▶ [What needs to be done]
Leaving the images aside, transcribe all the data below exactly.
********
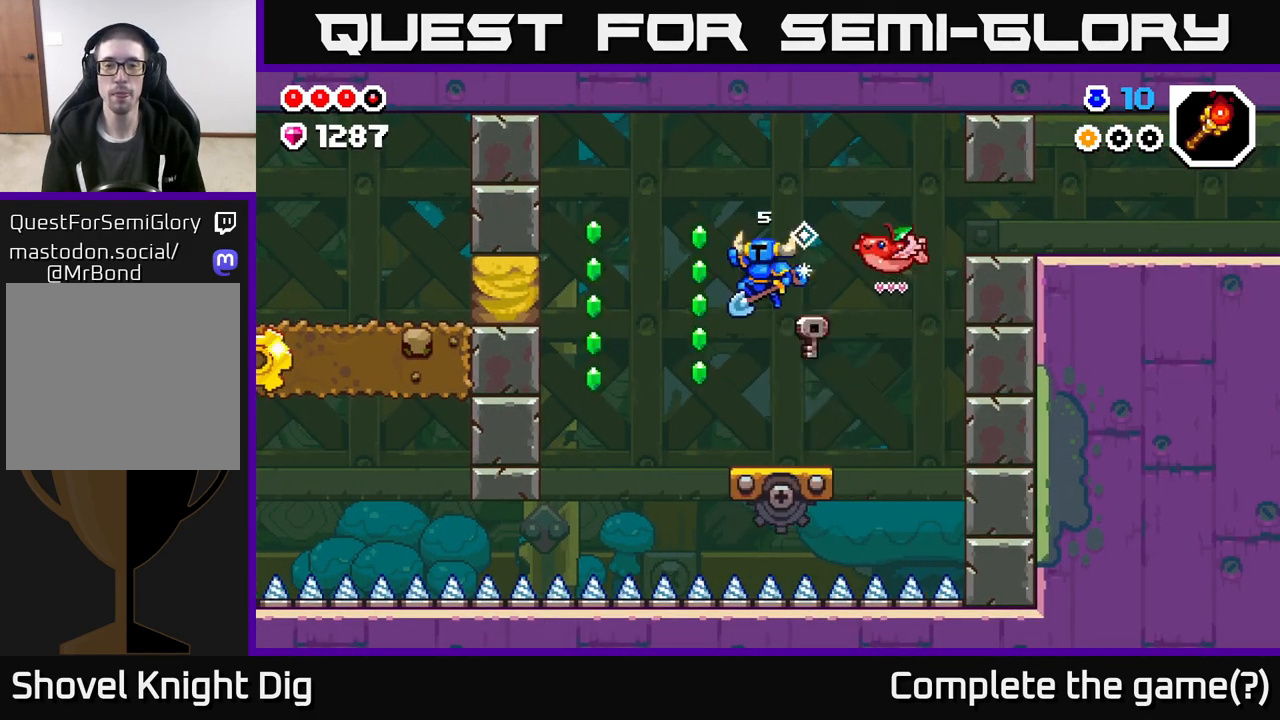
{"buttons": ["A"], "left_stick": "center", "right_stick": "center", "events": [[117, "A", "up"], [200, "left_stick", "center"], [400, "A", "down"]]}
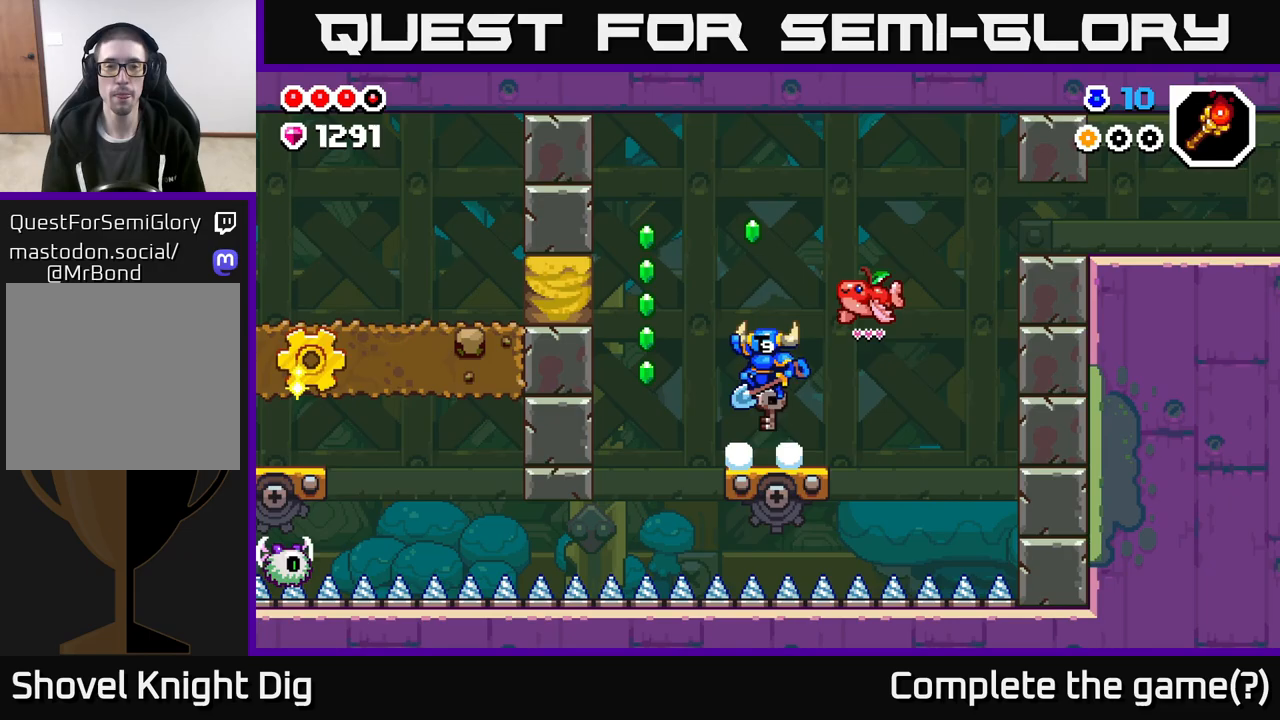
{"buttons": [], "left_stick": "center", "right_stick": "center", "events": [[83, "left_stick", "left"], [450, "A", "up"], [483, "left_stick", "center"]]}
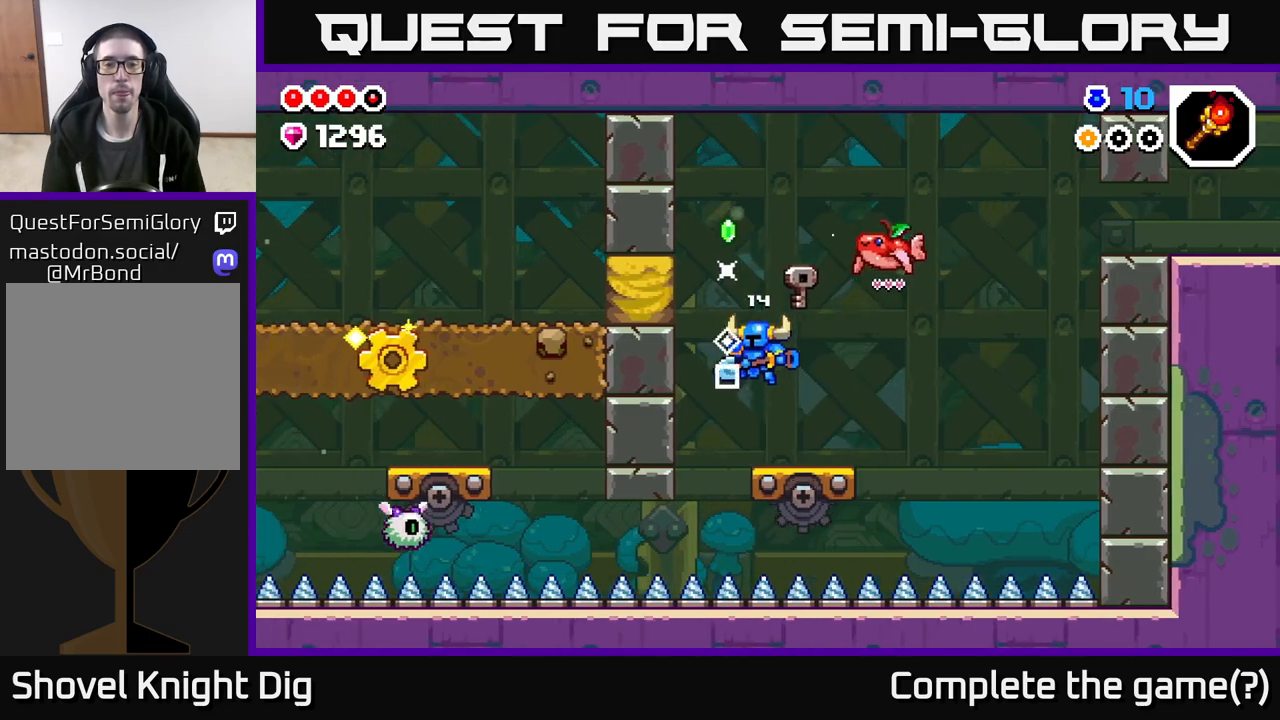
{"buttons": ["A", "X"], "left_stick": "left", "right_stick": "center", "events": [[250, "A", "down"], [300, "left_stick", "left"], [467, "X", "down"]]}
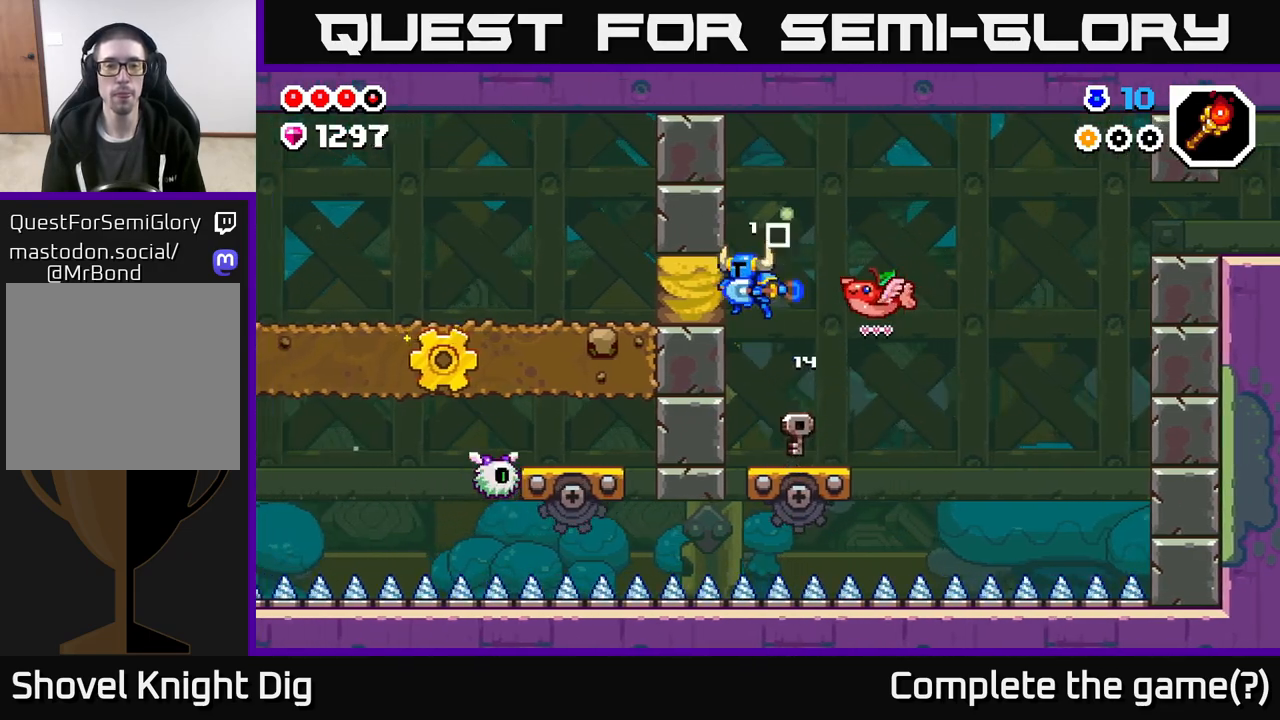
{"buttons": [], "left_stick": "left", "right_stick": "center", "events": [[117, "X", "up"], [217, "A", "up"]]}
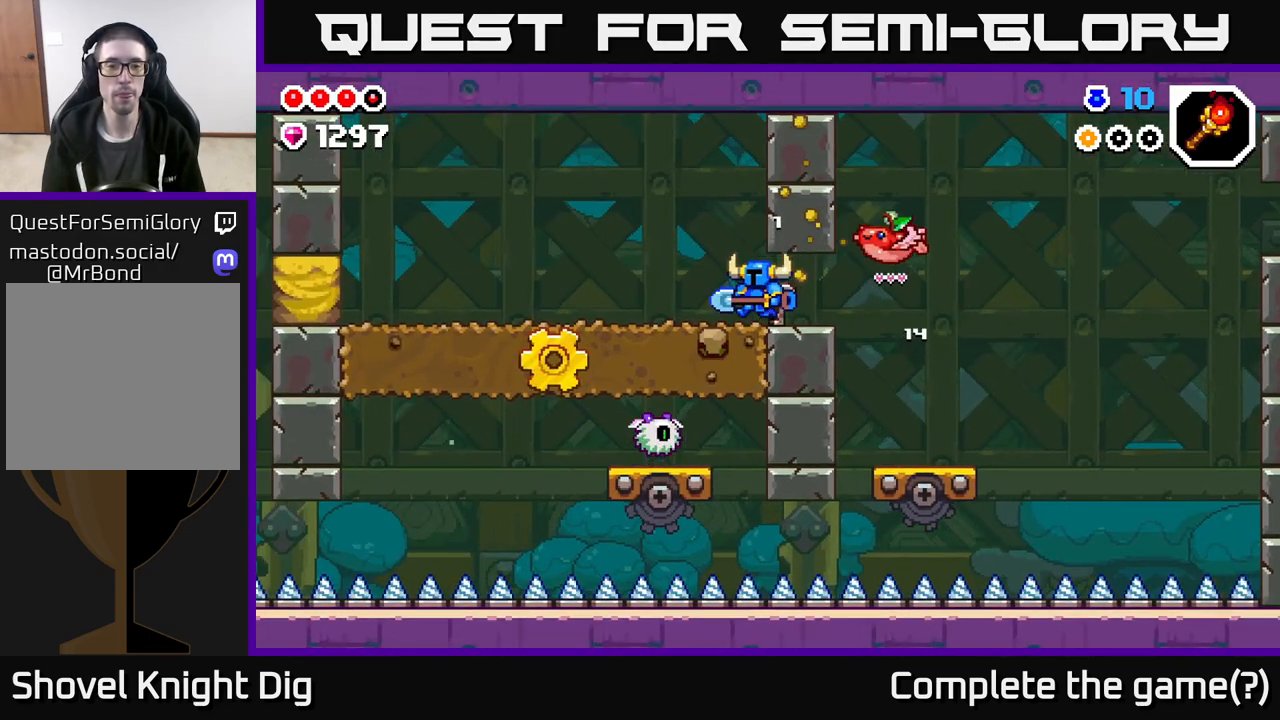
{"buttons": [], "left_stick": "left", "right_stick": "center", "events": []}
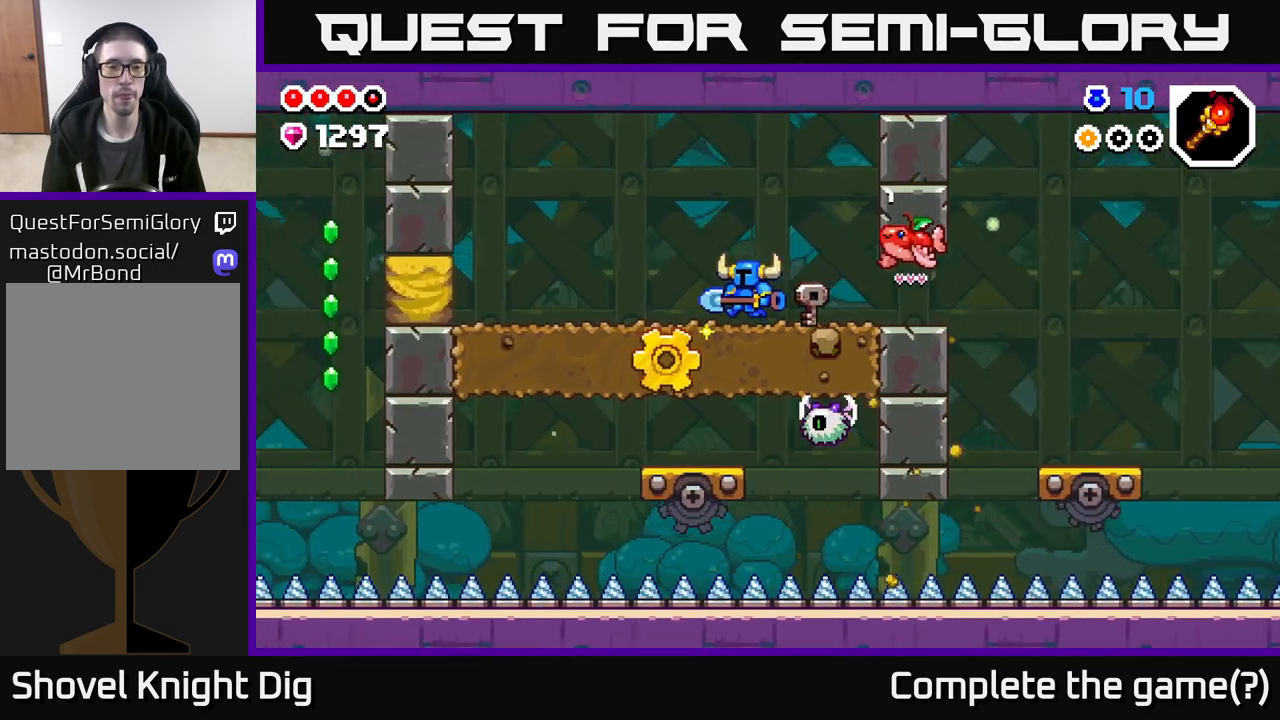
{"buttons": [], "left_stick": "left", "right_stick": "center", "events": []}
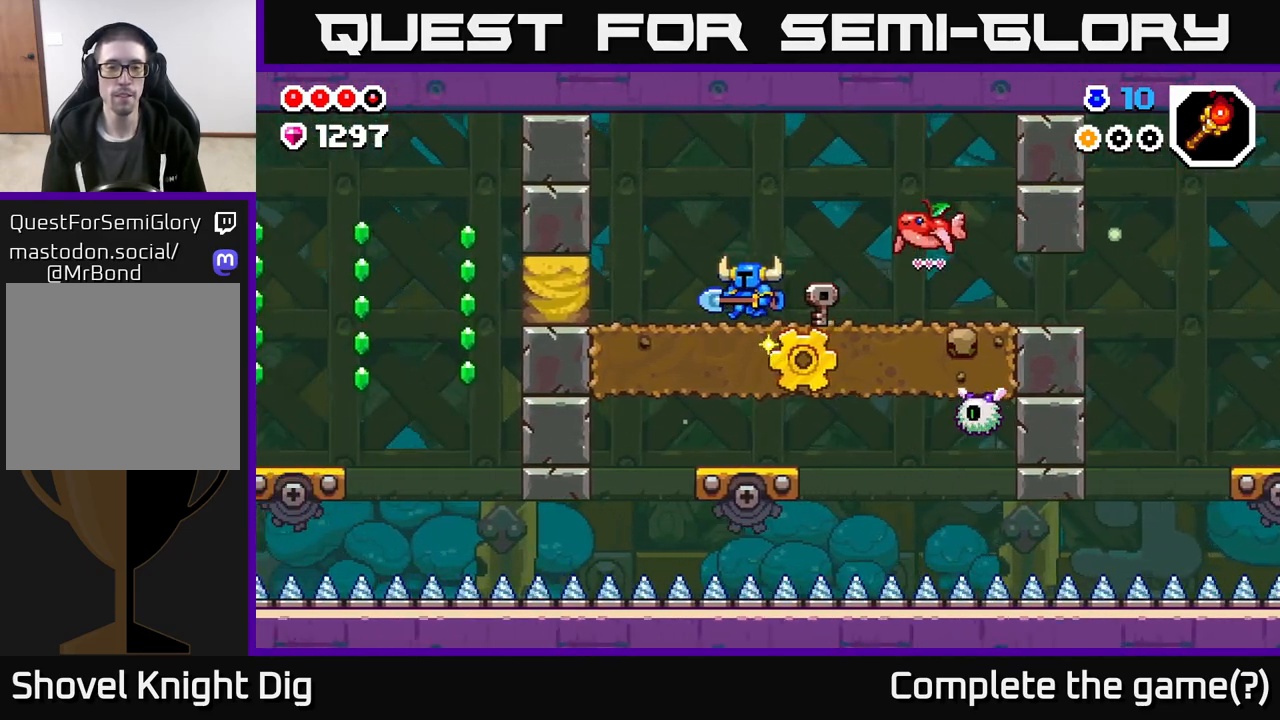
{"buttons": [], "left_stick": "down", "right_stick": "center", "events": [[333, "left_stick", "center"], [383, "left_stick", "down"]]}
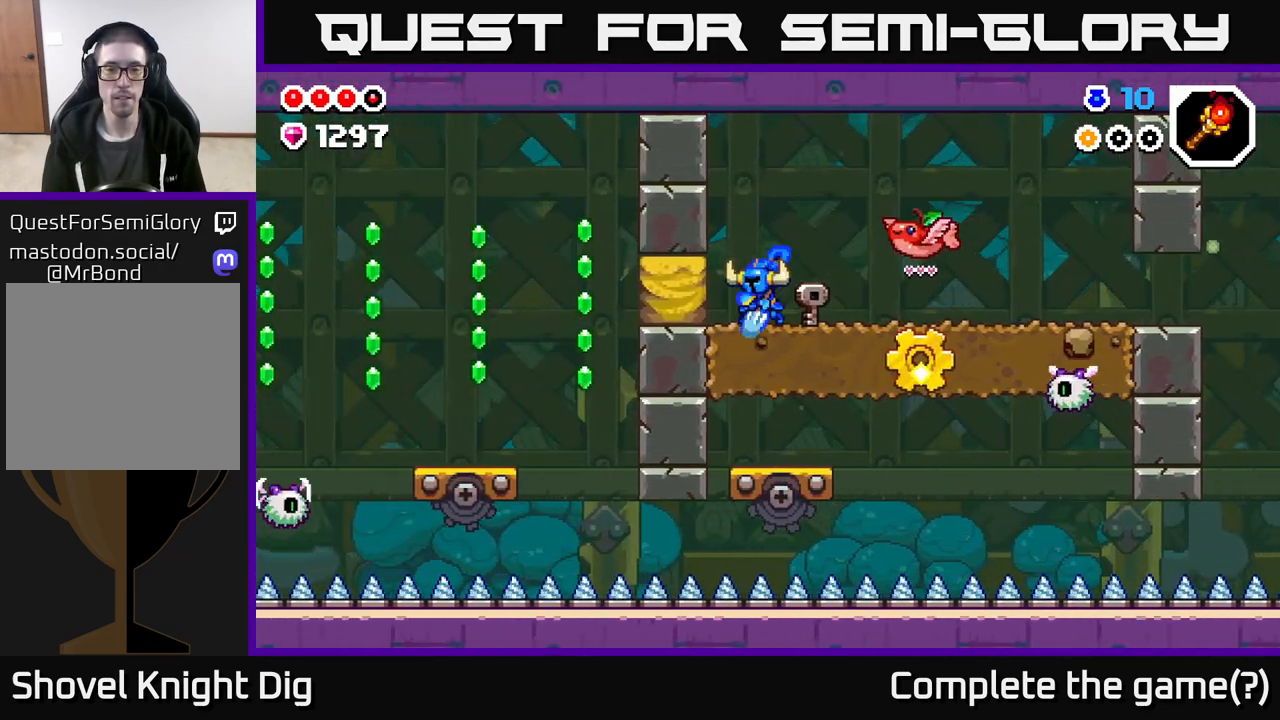
{"buttons": [], "left_stick": "right", "right_stick": "center", "events": [[33, "X", "down"], [200, "X", "up"], [250, "left_stick", "left"], [367, "left_stick", "center"], [417, "left_stick", "right"]]}
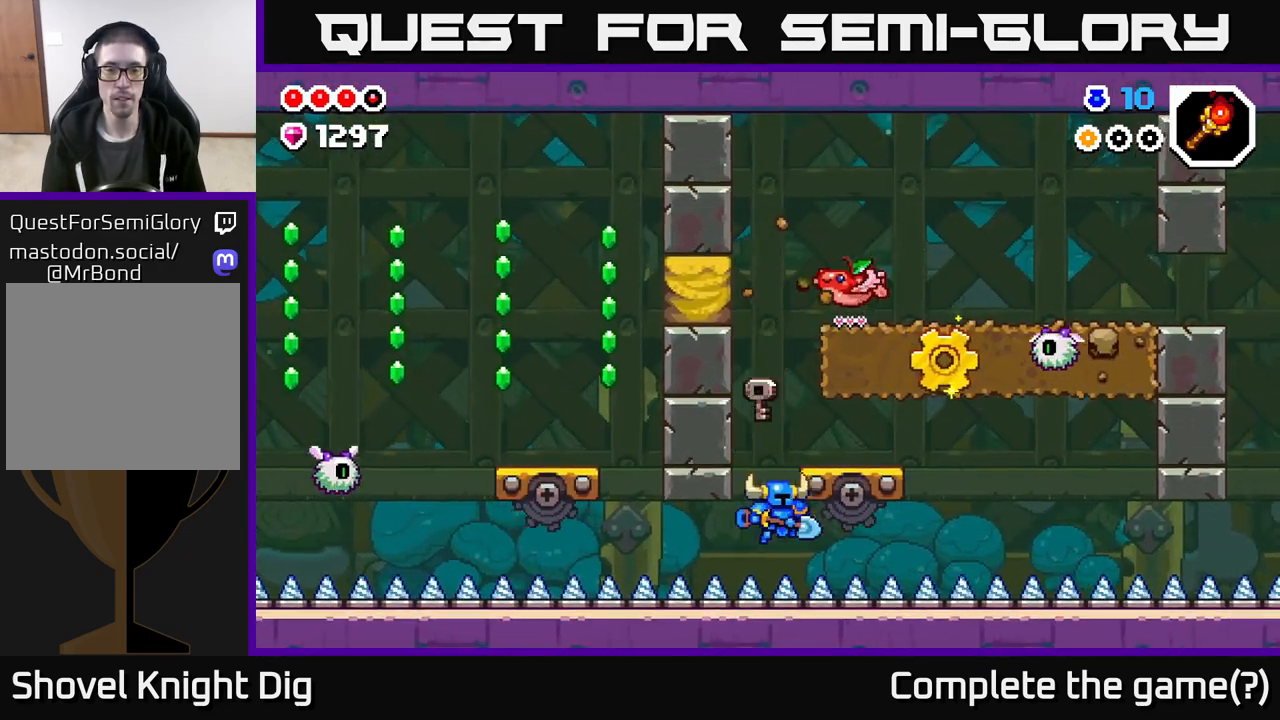
{"buttons": [], "left_stick": "right", "right_stick": "center", "events": [[67, "A", "down"], [117, "X", "down"], [217, "X", "up"], [217, "left_stick", "up"], [300, "left_stick", "center"], [350, "A", "up"], [483, "left_stick", "right"]]}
********
▶ [Your response]
{"buttons": ["A"], "left_stick": "center", "right_stick": "center", "events": [[117, "A", "up"], [200, "left_stick", "center"], [400, "A", "down"]]}
{"buttons": [], "left_stick": "center", "right_stick": "center", "events": [[83, "left_stick", "left"], [450, "A", "up"], [483, "left_stick", "center"]]}
{"buttons": ["A", "X"], "left_stick": "left", "right_stick": "center", "events": [[250, "A", "down"], [300, "left_stick", "left"], [467, "X", "down"]]}
{"buttons": [], "left_stick": "left", "right_stick": "center", "events": [[117, "X", "up"], [217, "A", "up"]]}
{"buttons": [], "left_stick": "left", "right_stick": "center", "events": []}
{"buttons": [], "left_stick": "left", "right_stick": "center", "events": []}
{"buttons": [], "left_stick": "down", "right_stick": "center", "events": [[333, "left_stick", "center"], [383, "left_stick", "down"]]}
{"buttons": [], "left_stick": "right", "right_stick": "center", "events": [[33, "X", "down"], [200, "X", "up"], [250, "left_stick", "left"], [367, "left_stick", "center"], [417, "left_stick", "right"]]}
{"buttons": [], "left_stick": "right", "right_stick": "center", "events": [[67, "A", "down"], [117, "X", "down"], [217, "X", "up"], [217, "left_stick", "up"], [300, "left_stick", "center"], [350, "A", "up"], [483, "left_stick", "right"]]}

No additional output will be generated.